* **Exercise**: Select every line of the records that contains the string "list" and copy each one out in full.

(Segmentation annotation records)
------------------------------------
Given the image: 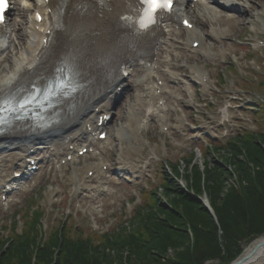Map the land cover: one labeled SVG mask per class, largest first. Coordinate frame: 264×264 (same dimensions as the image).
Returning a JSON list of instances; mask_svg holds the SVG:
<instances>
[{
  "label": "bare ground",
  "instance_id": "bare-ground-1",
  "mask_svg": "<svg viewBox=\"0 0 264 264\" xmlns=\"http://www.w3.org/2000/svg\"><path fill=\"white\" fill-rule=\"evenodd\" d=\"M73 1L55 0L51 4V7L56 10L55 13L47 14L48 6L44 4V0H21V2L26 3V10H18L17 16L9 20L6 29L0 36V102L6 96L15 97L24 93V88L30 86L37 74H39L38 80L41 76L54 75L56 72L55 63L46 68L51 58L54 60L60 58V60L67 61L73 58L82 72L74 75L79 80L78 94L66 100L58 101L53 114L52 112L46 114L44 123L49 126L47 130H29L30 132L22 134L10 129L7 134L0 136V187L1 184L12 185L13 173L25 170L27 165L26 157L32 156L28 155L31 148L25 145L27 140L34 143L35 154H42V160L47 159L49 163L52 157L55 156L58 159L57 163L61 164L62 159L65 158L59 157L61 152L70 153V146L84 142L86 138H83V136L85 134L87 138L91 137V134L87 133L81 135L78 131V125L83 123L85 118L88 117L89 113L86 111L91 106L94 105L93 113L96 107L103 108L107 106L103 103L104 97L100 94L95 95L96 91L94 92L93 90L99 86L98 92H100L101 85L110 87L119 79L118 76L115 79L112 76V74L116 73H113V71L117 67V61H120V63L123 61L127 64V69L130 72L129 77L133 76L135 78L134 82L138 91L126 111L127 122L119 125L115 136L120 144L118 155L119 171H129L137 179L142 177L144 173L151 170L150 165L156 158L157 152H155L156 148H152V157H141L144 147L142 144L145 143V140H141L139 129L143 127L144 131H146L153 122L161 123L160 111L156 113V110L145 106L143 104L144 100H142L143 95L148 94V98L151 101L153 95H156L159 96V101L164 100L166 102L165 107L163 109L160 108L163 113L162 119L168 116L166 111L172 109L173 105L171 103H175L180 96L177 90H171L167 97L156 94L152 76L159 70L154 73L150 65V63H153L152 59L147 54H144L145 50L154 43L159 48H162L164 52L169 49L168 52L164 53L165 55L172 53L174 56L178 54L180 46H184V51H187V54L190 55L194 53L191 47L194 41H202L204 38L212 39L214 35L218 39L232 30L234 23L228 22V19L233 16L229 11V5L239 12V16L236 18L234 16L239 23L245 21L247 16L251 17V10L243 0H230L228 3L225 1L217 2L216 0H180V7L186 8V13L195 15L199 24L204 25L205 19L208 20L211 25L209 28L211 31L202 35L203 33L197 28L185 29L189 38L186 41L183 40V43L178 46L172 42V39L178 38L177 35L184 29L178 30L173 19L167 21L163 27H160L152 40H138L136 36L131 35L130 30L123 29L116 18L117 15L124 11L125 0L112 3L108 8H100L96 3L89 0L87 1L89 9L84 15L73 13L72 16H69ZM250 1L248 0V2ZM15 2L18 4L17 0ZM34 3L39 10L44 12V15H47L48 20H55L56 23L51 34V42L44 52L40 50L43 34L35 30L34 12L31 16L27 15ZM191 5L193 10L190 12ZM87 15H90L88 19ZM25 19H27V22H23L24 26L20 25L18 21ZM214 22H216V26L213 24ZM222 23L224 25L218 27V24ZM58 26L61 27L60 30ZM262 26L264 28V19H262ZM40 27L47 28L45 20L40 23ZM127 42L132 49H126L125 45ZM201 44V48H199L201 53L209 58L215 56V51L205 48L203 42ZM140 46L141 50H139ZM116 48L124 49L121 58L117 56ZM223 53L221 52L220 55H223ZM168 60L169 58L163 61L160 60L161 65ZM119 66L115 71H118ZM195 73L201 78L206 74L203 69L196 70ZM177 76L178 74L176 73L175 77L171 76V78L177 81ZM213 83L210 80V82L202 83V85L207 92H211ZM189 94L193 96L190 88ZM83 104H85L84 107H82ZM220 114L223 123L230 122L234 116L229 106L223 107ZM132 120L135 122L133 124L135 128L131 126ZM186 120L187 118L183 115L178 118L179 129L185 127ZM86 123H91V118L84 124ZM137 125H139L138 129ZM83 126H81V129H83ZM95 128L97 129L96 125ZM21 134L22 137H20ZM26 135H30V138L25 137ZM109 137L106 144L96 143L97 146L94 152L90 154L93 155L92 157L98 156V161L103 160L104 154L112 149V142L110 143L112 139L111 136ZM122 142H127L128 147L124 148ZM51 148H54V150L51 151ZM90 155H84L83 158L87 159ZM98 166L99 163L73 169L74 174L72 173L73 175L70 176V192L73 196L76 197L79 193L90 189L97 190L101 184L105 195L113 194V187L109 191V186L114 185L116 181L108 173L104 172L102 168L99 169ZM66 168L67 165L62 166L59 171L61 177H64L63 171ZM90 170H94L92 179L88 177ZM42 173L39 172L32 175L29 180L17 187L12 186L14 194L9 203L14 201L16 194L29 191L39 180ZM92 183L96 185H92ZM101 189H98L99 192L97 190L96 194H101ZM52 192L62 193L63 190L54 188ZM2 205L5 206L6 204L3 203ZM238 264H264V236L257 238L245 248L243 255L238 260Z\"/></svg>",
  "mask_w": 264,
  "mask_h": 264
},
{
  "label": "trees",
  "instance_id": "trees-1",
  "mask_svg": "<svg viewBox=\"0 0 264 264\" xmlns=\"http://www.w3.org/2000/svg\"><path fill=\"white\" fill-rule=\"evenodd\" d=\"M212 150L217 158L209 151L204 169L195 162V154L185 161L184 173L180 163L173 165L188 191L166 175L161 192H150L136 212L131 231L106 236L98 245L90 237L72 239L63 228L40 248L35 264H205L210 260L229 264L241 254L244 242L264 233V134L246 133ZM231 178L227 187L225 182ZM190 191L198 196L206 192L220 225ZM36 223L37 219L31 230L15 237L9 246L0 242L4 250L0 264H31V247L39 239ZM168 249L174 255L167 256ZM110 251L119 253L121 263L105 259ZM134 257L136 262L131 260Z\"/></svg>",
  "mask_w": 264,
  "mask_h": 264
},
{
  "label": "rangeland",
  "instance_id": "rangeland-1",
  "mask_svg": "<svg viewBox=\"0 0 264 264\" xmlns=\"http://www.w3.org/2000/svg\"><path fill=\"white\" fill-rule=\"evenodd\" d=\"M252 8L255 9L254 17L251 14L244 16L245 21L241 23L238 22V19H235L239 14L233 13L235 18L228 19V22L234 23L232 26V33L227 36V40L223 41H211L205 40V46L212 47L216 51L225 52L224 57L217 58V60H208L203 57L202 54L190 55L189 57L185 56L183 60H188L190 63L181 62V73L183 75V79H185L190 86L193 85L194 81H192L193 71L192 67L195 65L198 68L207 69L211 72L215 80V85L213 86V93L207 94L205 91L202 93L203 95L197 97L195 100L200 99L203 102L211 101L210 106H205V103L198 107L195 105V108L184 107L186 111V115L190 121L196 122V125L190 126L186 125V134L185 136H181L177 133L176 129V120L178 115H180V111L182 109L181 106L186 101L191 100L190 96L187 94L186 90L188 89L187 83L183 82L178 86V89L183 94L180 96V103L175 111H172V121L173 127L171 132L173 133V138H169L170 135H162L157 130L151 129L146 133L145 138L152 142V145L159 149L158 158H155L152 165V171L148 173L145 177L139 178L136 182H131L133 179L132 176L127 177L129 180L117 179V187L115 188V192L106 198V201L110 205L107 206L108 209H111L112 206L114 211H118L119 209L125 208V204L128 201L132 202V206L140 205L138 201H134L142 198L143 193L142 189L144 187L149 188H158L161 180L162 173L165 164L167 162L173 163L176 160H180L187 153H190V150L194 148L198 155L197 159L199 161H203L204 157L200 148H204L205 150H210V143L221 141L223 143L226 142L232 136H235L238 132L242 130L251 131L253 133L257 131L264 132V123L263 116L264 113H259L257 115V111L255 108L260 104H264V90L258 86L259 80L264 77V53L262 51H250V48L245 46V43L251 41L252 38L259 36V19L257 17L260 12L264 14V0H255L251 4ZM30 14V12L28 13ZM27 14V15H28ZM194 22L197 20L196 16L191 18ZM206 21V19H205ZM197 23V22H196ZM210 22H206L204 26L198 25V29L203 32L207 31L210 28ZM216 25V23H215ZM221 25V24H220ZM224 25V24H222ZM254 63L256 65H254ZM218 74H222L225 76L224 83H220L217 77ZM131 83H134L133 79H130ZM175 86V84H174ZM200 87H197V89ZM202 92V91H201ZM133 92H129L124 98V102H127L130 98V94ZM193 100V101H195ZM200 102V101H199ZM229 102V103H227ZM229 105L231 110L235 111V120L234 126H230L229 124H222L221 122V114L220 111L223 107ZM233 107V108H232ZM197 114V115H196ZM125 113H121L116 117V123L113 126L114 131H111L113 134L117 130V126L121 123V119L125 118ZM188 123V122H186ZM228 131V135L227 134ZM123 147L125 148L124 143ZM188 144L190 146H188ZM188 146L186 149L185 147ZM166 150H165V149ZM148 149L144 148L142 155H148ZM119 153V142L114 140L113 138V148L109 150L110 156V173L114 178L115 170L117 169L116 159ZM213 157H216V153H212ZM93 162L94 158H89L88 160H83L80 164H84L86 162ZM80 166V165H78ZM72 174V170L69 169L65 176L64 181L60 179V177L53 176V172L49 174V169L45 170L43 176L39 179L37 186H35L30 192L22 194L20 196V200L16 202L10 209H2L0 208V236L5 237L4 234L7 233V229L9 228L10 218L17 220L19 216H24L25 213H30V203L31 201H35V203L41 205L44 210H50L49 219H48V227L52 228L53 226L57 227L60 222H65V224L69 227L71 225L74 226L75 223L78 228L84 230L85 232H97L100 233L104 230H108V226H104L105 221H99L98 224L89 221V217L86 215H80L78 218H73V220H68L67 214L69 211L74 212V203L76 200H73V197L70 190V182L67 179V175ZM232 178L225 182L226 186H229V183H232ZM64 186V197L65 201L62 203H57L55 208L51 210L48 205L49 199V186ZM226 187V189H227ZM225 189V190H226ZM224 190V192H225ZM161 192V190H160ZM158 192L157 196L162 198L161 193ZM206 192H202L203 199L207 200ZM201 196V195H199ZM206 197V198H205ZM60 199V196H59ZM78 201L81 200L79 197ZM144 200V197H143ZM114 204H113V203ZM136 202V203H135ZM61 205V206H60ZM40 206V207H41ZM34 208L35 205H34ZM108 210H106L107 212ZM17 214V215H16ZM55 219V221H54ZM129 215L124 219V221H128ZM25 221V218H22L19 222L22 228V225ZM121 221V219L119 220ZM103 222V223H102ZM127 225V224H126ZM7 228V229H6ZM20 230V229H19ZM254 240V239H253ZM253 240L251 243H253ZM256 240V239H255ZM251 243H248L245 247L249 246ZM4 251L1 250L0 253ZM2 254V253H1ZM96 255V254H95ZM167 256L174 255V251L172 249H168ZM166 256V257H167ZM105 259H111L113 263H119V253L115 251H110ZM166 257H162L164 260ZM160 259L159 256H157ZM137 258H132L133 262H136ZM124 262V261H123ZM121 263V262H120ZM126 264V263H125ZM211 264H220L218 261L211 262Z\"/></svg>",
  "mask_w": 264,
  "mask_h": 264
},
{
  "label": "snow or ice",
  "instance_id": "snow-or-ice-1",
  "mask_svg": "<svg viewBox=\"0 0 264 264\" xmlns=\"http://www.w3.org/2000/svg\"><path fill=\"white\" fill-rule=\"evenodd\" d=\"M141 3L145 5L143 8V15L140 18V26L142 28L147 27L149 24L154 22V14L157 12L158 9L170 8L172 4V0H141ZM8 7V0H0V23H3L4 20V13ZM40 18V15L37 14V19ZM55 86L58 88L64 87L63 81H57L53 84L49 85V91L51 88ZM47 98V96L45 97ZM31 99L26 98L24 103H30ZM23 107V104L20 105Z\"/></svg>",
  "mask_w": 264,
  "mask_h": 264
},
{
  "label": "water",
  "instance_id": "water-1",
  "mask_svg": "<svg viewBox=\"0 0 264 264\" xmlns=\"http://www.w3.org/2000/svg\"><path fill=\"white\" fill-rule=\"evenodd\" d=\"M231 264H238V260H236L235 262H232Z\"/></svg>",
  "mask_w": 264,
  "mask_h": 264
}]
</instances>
------------------------------------
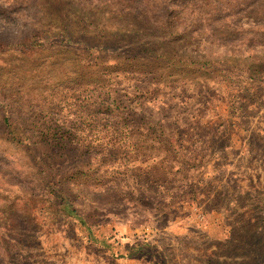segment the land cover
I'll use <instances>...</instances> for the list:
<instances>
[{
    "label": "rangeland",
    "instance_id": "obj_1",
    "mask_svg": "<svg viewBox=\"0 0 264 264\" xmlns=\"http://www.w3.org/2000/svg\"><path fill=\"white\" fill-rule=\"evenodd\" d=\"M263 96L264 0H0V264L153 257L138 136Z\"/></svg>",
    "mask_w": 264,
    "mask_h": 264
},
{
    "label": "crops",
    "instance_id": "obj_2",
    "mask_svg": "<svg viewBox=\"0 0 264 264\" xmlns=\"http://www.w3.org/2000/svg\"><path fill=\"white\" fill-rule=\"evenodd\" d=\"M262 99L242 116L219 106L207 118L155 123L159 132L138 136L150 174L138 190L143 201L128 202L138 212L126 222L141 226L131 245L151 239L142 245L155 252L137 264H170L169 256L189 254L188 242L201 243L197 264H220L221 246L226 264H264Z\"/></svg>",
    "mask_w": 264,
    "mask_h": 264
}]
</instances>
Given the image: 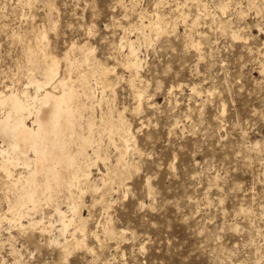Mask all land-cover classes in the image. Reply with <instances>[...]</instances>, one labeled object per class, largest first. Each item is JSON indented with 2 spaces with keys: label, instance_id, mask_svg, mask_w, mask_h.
------------------------------------
* **Reply to the exercise**:
Returning a JSON list of instances; mask_svg holds the SVG:
I'll use <instances>...</instances> for the list:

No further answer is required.